Tam tersi Kur’an-ı Kerim’de şu türden ayetler vardır. Özellikle bu konu ile ilgili olarak Çağdaş Dünyada İslam diye bir kitap yazdım. Orada dinde zorlama ve baskı meselesini uzun uzun, ayetlerden örnekler vererek açıkladım. Kur’an-ı Kerim’de ‘’Biz seni zorba yapmadık, biz seni bekçi yapmadık, biz seni vekil yapmadık’’ diye ayetler vardır. Bunlar Peygambere hitaben söyleniyor.
Peygambere deniliyor ki Gaşiye Suresi 22. ayet: ‘’Biz seni insanlar üzerinde musaytır (zorba, satır sallayan, isteklerini zorla başkasına dayatan) yapmadık.’’ İnsanları hiçbir şeye zorlayamazsın, inanmaya zorlayamazsın, dine girmeye zorlayamazsın, dine girdikten sonra o dinin ibadetlerini, namazını, orucunu, haccını, başörtüsünü, başka ne varsa hiçbirini insanlara zorbalıkla, satır sallayarak baskıyla uygulayamazsınız.
Sonra En’am Suresi 107. ayet: ‘’Biz seni insanlar üzerinde bekçi yapmadık’’ diyor. Günah bekçisi, din bekçisi, şunu yapamazsın, bunu yapamazsın, bu haram, şu haram, niye başını açtın, niye böyle geziyorsun diyemezsin diyor. İnsanları kendi hallerine bırakmayıp, onlar üzerinde bekçilik yapması yasaklanıyor.

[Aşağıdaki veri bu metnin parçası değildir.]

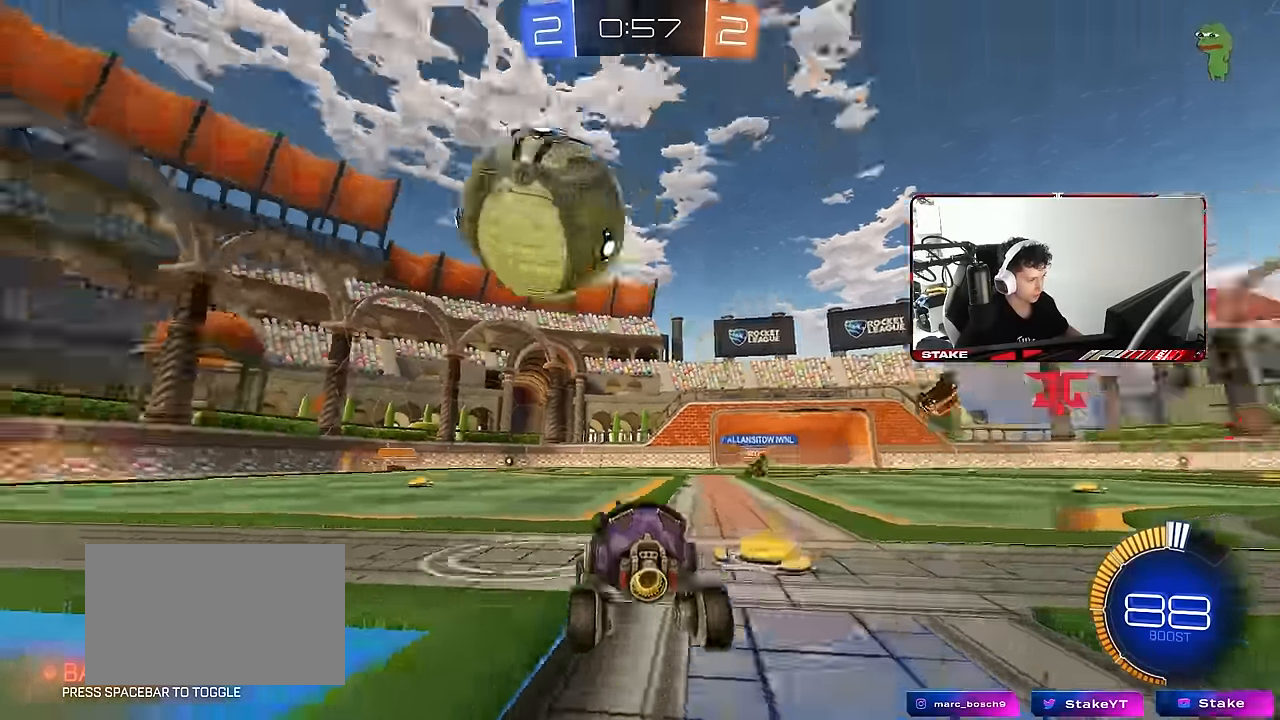
{"keys": ["a", "w"], "mouse": [], "mouse_move": "still", "events": [[67, "shift", "down"], [167, "shift", "up"]]}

Sonra yine En’am Suresi 107. ayet: ‘’Biz seni insanlar üzerinde vekil yapmadık’’ diyor. Vekillik bile yasaklanıyor. Bir insanın özgür olduğunu nereden anlarız? Şu üç şeyden anlarız. Birincisi başında bir zorba yoksa, herhangi bir şeye zorlanmıyorsa, inandığı veya inanmadığı, tasvip ettiği veya etmediği, herhangi bir şeye zorlanmıyorsa… İkincisi başında bir bekçi yoksa, yaptığı hareketler denetlenmiyor, kontrol edilmiyor, şunu yapamazsın, şuraya gidemezsin, şöyle konuşamazsın, bakamazsın, oturamazsın, böyle giyinemezsin gibi hareketleri herhangi bir kurum, kişi tarafından kontrol edilmiyorsa… Üçüncüsü de kendisi bir vekil tarafından temsil edilmiyorsa, direkt kendisi konuşuyor, kendini ifade ediyorsa ancak o kişi ve o toplum özgürdür.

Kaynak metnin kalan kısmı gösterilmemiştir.